▶ **Aufgabe 1**: Wiederhole aus den Aufzeichnungen unverändert alle Zeilen von ihrem Anfang bis einschließlich der Zeile, die „1. Активируйте показ текстовых и графических“ enthält.
== Textauszug ==
Morgengespräch

"Die iranischen Frauen sind nicht mehr bereit zu Restriktionen"

Shoura Hashemi, iranische Mitarbeiterin im österreichischen Außenministerium, fordert Unterstützung für die im Iran protestierenden Frauen. Am Wochenende hat sie gemeinsam mit anderen Aktivistinnen auf dem Journalismusfest in Innsbruck gesprochen.

Seit Tagen warnen Menschenrechtsorganisationen vor der Vollstreckung mehrerer umstrittener Todesurteile im Iran. Davon bedroht sind unter anderem drei Demonstranten. Ihnen wirft die Justiz die Tötung von Sicherheitskräften während der landesweiten Proteste im November vor. Auslöser der Protestwelle im Herbst war der Tod der jungen iranischen Kurdin Jina Mahsa Amini. Sie starb Mitte September in Polizeigewahrsam. Seither kommt der Iran nicht zu Ruhe. Treibende Kraft des Protests sind die Frauen.
===
== Bereitgestelltes Material ==
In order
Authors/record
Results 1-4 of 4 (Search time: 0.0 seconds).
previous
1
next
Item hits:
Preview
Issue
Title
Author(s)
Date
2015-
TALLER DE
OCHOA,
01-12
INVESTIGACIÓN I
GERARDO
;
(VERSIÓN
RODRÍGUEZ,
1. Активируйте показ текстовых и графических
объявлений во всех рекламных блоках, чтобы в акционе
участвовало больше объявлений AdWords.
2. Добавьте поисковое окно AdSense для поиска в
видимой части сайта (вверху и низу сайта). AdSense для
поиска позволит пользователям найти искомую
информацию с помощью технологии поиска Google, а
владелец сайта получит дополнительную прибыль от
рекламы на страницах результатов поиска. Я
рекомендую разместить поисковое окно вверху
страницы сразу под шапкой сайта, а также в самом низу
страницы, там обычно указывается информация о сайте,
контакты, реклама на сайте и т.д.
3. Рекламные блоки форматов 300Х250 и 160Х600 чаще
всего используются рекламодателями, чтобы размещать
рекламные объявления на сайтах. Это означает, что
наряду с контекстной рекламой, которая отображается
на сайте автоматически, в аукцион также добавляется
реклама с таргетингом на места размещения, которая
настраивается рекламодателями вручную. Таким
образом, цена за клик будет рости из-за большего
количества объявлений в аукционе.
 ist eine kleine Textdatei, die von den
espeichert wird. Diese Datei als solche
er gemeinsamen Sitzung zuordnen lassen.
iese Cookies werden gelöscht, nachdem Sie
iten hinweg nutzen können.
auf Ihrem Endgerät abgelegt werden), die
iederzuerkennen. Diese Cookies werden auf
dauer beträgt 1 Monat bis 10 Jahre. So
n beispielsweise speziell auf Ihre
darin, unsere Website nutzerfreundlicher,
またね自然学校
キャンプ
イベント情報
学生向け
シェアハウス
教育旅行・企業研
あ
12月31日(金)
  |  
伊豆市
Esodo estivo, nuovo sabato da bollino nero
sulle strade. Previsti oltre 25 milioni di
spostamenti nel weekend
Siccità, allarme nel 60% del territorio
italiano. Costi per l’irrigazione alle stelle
===
▶ **Aufgabe 2**: Nenne alle Personen- und Ortsnamen, die im Textauszug vorkommen, jeden nur einmal.

▶ **Lösung 1**:
In order
Authors/record
Results 1-4 of 4 (Search time: 0.0 seconds).
previous
1
next
Item hits:
Preview
Issue
Title
Author(s)
Date
2015-
TALLER DE
OCHOA,
01-12
INVESTIGACIÓN I
GERARDO
;
(VERSIÓN
RODRÍGUEZ,
1. Активируйте показ текстовых и графических

▶ **Lösung 2**: Shoura Hashemi, Iran, Innsbruck, Jina Mahsa Amini